Other posts hit a little too close to existing traumas. Six of the ads I encountered, or 4 percent, centered mental health; five (3.5 percent) advertised research studies to individuals with depression, trauma, or anxiety. Though an argument could be made for sharing resources, the research studies in particular made me feel exploited. Instagram users are not blind to the fact that their activity is constantly being ground into statistics; it was painful to know that, not only was my depression clearly identifiable, but that I had been marked as someone who could be used.

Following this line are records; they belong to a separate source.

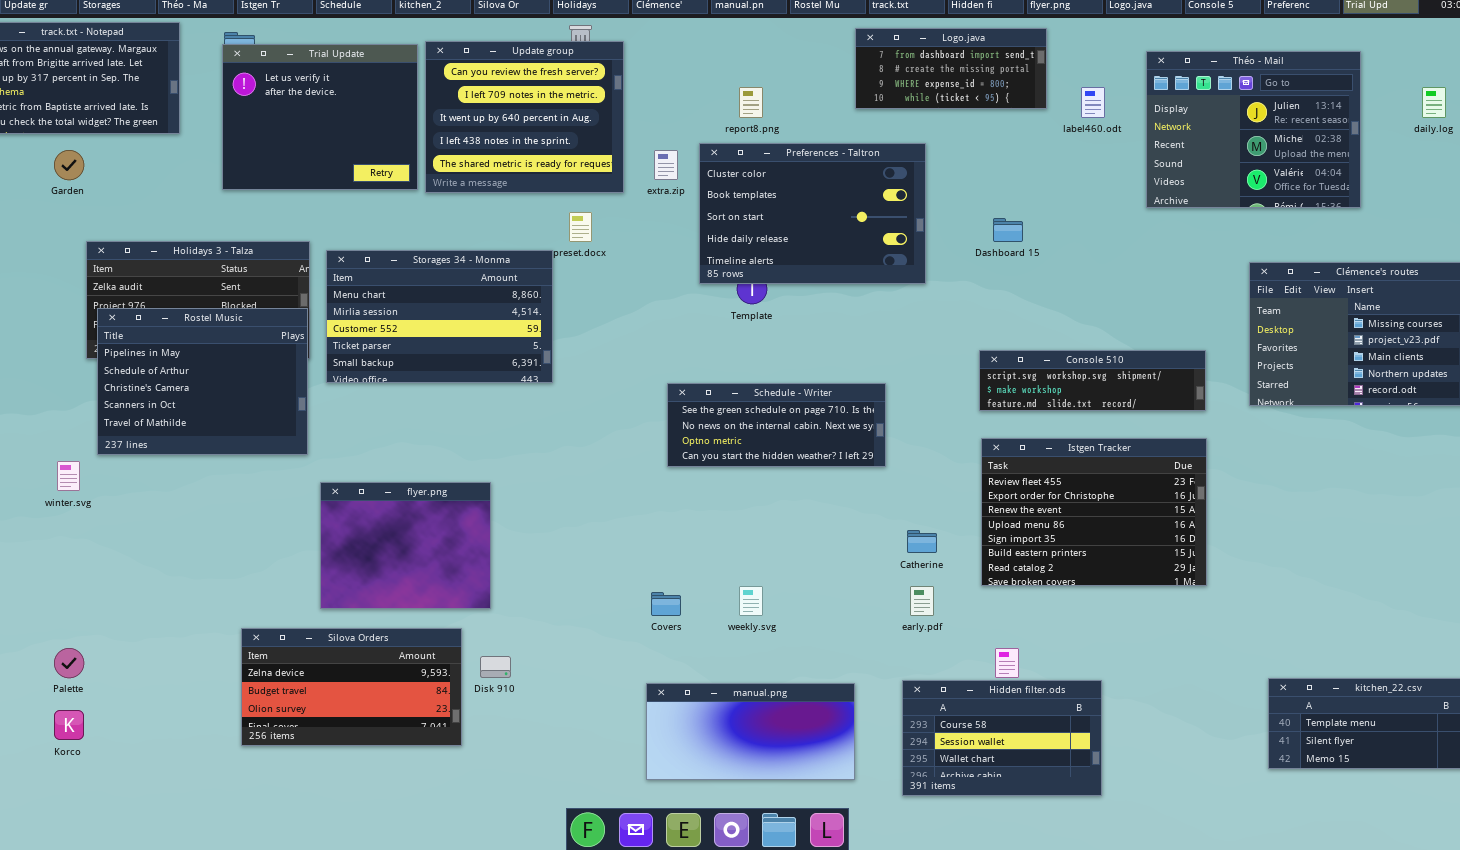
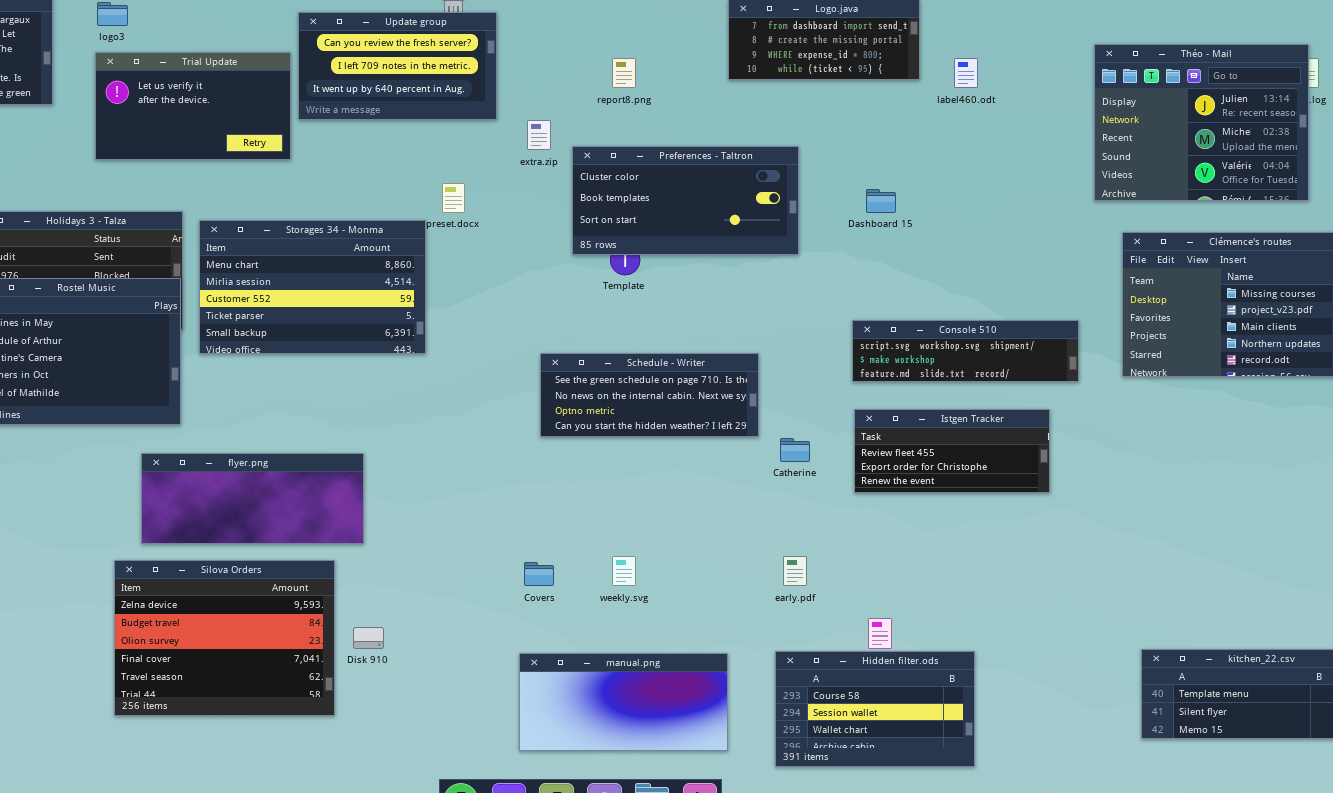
Update group: [425,41,624,193] -> [298,12,497,120], resized
Trial Update: [222,44,418,190] -> [95,52,291,160], resized
Théo - Mail: [1146,51,1361,208] -> [1094,44,1309,201], moved
Preferences - Taltron: [699,143,926,284] -> [572,146,799,255], resized
Istgen Tracker: [981,438,1207,586] -> [854,409,1050,493], resized
flyer.png: [320,482,491,609] -> [141,453,364,544], resized
Catherine: [907,530,937,553] -> [780,438,810,462], moved
Silova Orders: [241,628,462,746] -> [114,560,335,716], resized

I have to wonder how it is that Instagram accesses my innermost thoughts in this way. In a 2021 blog post for Instagram, Adam Mosseri shares that, when deciding how posts will be ranked within users’ feeds, the app generally takes into account metadata connected to the posts in question; metadata connected to the user; a user’s activity, including past likes; and a user’s history of interaction with other users (though ads may be an exception). However, Mosseri leaves out that Instagram collects 79 percent of users’ personal data, as uncovered in a study by cloud storage firm pCloud: more than any other app studied. The pCloud study identified 88 “invasive apps” that are enabled by their privacy policies to collect and share user data with third-parties, including TikTok, Reddit, Amazon, Slack, Snapchat, and Venmo. This means that, theoretically, activity on any of these platforms may inform the content received through peer platforms.
Mosseri maintains that Instagram’s algorithms are designed to “make the most of [users’] time.” Indeed, as I note with respect to pro-choice advocacy, there can be something validating about consuming content that you consider tried and true. However, for every consumer exists a line. Though globalization has shifted social media in recent years from a forum for connecting with close friends to a space for transnational advocacy, my line stands at the boundary of my personal vulnerabilities. Give me the advocacy: but I can’t be in your research trials!
I love reading your work. It's so insightful and well written. I want to share your gifts with the world!
Incredible, Sydney! I can’t imagine having been a young adult where social media and algorithms abound. It was hard enough without cell phones and instantaneous content. Keep sharing.